Global nuclear power generating capacity will continue to grow by 2030 but at a slightly slower rate than predicted a year ago, according to the latest estimates from the International Atomic Energy Agency (IAEA).
The newly released report - entitled Energy, Electricity and Nuclear Power Estimates for the Period up to 2050 - contains high and low projections of energy, electricity and nuclear power trends over the coming years. Under the low scenario, installed nuclear capacity is predicted to grow 373 GWe in 2012 to reach 435 GWe by 2030. The high scenario predicts nuclear capacity reaching 722 GWe by 2030. While noting that the projections in both the low and high cases are down by about 20 GWe compared with those made in 2012, the IAEA noted "the decline this year is less than in the two previous years."
"The final result of nuclear safety reviews, reactor safety modifications, and in some cases even reactor shut-downs, is that greater confidence in nuclear power is expected as a safe and secure energy source."
Projected growth is strongest in the east Asia, including China and South Korea, where regional capacity is forecast to grow from 83 GWe at the end of 2012 to 147 GWe in 2030 in the low scenario and 268 GWe in the high scenario. Growth is expected in all regions of the world under the high scenario, although total Western European nuclear capacity could decline from 114 GWe in 2012 to 68 GWe in 2030 under the low scenario. The low scenario also sees a slight decrease for nuclear capacity in North America.
The figures are based on actual statistical data collected by the IAEA, with country-by-country estimates of future nuclear capacity established by a group of experts using a 'bottom up' approach. All possible licence renewals, planned shutdowns and plausible construction projects are taken into consideration. The conservative low scenario assumes the continuation of current trends and few unexpected policy changes. The more optimistic high scenario assumes that current global financial and economic crises are overcome relatively soon and global policies are implemented to mitigate climate change. Both scenarios are plausible and technically feasible, the IAEA maintains.

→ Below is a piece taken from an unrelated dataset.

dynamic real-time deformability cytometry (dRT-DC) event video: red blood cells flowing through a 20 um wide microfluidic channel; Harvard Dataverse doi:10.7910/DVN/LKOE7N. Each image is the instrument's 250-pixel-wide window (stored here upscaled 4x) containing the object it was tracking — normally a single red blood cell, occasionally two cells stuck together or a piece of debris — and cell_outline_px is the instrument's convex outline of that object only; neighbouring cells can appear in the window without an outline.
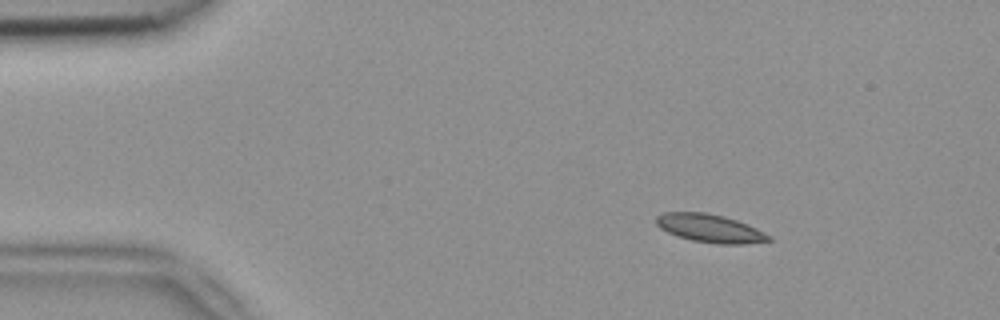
{"species": "common noctule bat (a hibernating species)", "species_latin": "Nyctalus noctula", "temperature_condition": "room temperature", "stored_images_in_passage": 3, "camera_frame_rate_fps": 3000, "um_per_image_px": 0.085, "animal": {"sex": "female", "body_mass_g": 18.4}, "frame": {"image": 1, "passage_image": 1, "time_ms": 0.0, "image_size_px": [1000, 320], "cell_outline_px": [[772, 240], [744, 244], [716, 244], [692, 240], [676, 236], [660, 228], [656, 224], [656, 216], [664, 212], [704, 212], [724, 216], [736, 220], [756, 228], [772, 236]], "centroid_in_image_um": [60.34, 19.41], "position_along_channel_um": 24.7, "area_um2": 18.5}}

The IAEA sees low natural gas prices and the promotion of renewable energy sources in some energy policies impacting nuclear growth prospects in several regions of the developed world over the short term. These low gas prices, it says, are partly due to low demand as a result of economic conditions. "The on-going financial crisis continues to present challenges for capital intensive projects such as nuclear power," according to the IAEA.
In the longer term, the IAEA expects nuclear "to play an important role in the energy mix due to growth in population and in demand for electricity in the developing world, as well as climate change concerns, security of energy supply and price volatility for other fuels."
However, the IAEA warned that challenges remains and that policy responses to the 2011 accident at the Fukushima Daiichi plant are still evolving. It notes that, "Over the past year, most countries have finalized their nuclear safety reviews, providing greater clarity with respect to nuclear power development."
It added, "The final result of these reviews, reactor safety modifications, and in some cases even reactor shut-downs, is that greater confidence in nuclear power is expected as a safe and secure energy source."